— Obiettivo —
Stampa tutte le righe che seguono, identiche a come compaiono, senza cambiare nulla.

— Dati da elaborare —
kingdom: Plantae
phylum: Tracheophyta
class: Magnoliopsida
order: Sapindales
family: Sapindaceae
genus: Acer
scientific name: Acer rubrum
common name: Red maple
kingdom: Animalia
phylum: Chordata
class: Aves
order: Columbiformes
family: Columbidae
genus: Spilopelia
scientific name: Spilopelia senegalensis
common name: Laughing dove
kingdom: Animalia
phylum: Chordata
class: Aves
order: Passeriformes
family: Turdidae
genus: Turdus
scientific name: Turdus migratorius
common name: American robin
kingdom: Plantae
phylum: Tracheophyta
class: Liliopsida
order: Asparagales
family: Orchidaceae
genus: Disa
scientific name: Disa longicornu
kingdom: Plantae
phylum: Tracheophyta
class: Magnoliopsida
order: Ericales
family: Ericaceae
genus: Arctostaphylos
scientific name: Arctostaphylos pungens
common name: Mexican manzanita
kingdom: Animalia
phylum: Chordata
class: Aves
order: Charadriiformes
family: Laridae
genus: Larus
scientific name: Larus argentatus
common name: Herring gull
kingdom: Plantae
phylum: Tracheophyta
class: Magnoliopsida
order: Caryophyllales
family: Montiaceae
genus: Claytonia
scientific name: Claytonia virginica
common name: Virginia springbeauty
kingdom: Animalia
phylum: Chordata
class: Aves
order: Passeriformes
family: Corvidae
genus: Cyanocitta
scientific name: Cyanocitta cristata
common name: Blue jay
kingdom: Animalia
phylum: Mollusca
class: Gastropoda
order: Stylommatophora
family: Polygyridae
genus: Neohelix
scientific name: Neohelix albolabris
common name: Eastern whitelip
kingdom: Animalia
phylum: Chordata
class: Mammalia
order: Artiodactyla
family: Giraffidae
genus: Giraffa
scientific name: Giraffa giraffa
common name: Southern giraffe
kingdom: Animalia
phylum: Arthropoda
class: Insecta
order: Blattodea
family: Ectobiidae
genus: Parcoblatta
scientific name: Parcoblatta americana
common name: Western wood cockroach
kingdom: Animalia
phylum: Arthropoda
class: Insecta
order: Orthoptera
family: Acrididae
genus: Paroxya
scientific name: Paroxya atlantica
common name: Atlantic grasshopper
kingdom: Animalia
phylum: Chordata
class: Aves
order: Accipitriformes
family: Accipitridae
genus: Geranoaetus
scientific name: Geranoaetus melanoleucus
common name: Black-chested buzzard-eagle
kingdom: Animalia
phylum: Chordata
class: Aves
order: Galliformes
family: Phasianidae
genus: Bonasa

— Risultato —
kingdom: Plantae
phylum: Tracheophyta
class: Magnoliopsida
order: Sapindales
family: Sapindaceae
genus: Acer
scientific name: Acer rubrum
common name: Red maple
kingdom: Animalia
phylum: Chordata
class: Aves
order: Columbiformes
family: Columbidae
genus: Spilopelia
scientific name: Spilopelia senegalensis
common name: Laughing dove
kingdom: Animalia
phylum: Chordata
class: Aves
order: Passeriformes
family: Turdidae
genus: Turdus
scientific name: Turdus migratorius
common name: American robin
kingdom: Plantae
phylum: Tracheophyta
class: Liliopsida
order: Asparagales
family: Orchidaceae
genus: Disa
scientific name: Disa longicornu
kingdom: Plantae
phylum: Tracheophyta
class: Magnoliopsida
order: Ericales
family: Ericaceae
genus: Arctostaphylos
scientific name: Arctostaphylos pungens
common name: Mexican manzanita
kingdom: Animalia
phylum: Chordata
class: Aves
order: Charadriiformes
family: Laridae
genus: Larus
scientific name: Larus argentatus
common name: Herring gull
kingdom: Plantae
phylum: Tracheophyta
class: Magnoliopsida
order: Caryophyllales
family: Montiaceae
genus: Claytonia
scientific name: Claytonia virginica
common name: Virginia springbeauty
kingdom: Animalia
phylum: Chordata
class: Aves
order: Passeriformes
family: Corvidae
genus: Cyanocitta
scientific name: Cyanocitta cristata
common name: Blue jay
kingdom: Animalia
phylum: Mollusca
class: Gastropoda
order: Stylommatophora
family: Polygyridae
genus: Neohelix
scientific name: Neohelix albolabris
common name: Eastern whitelip
kingdom: Animalia
phylum: Chordata
class: Mammalia
order: Artiodactyla
family: Giraffidae
genus: Giraffa
scientific name: Giraffa giraffa
common name: Southern giraffe
kingdom: Animalia
phylum: Arthropoda
class: Insecta
order: Blattodea
family: Ectobiidae
genus: Parcoblatta
scientific name: Parcoblatta americana
common name: Western wood cockroach
kingdom: Animalia
phylum: Arthropoda
class: Insecta
order: Orthoptera
family: Acrididae
genus: Paroxya
scientific name: Paroxya atlantica
common name: Atlantic grasshopper
kingdom: Animalia
phylum: Chordata
class: Aves
order: Accipitriformes
family: Accipitridae
genus: Geranoaetus
scientific name: Geranoaetus melanoleucus
common name: Black-chested buzzard-eagle
kingdom: Animalia
phylum: Chordata
class: Aves
order: Galliformes
family: Phasianidae
genus: Bonasa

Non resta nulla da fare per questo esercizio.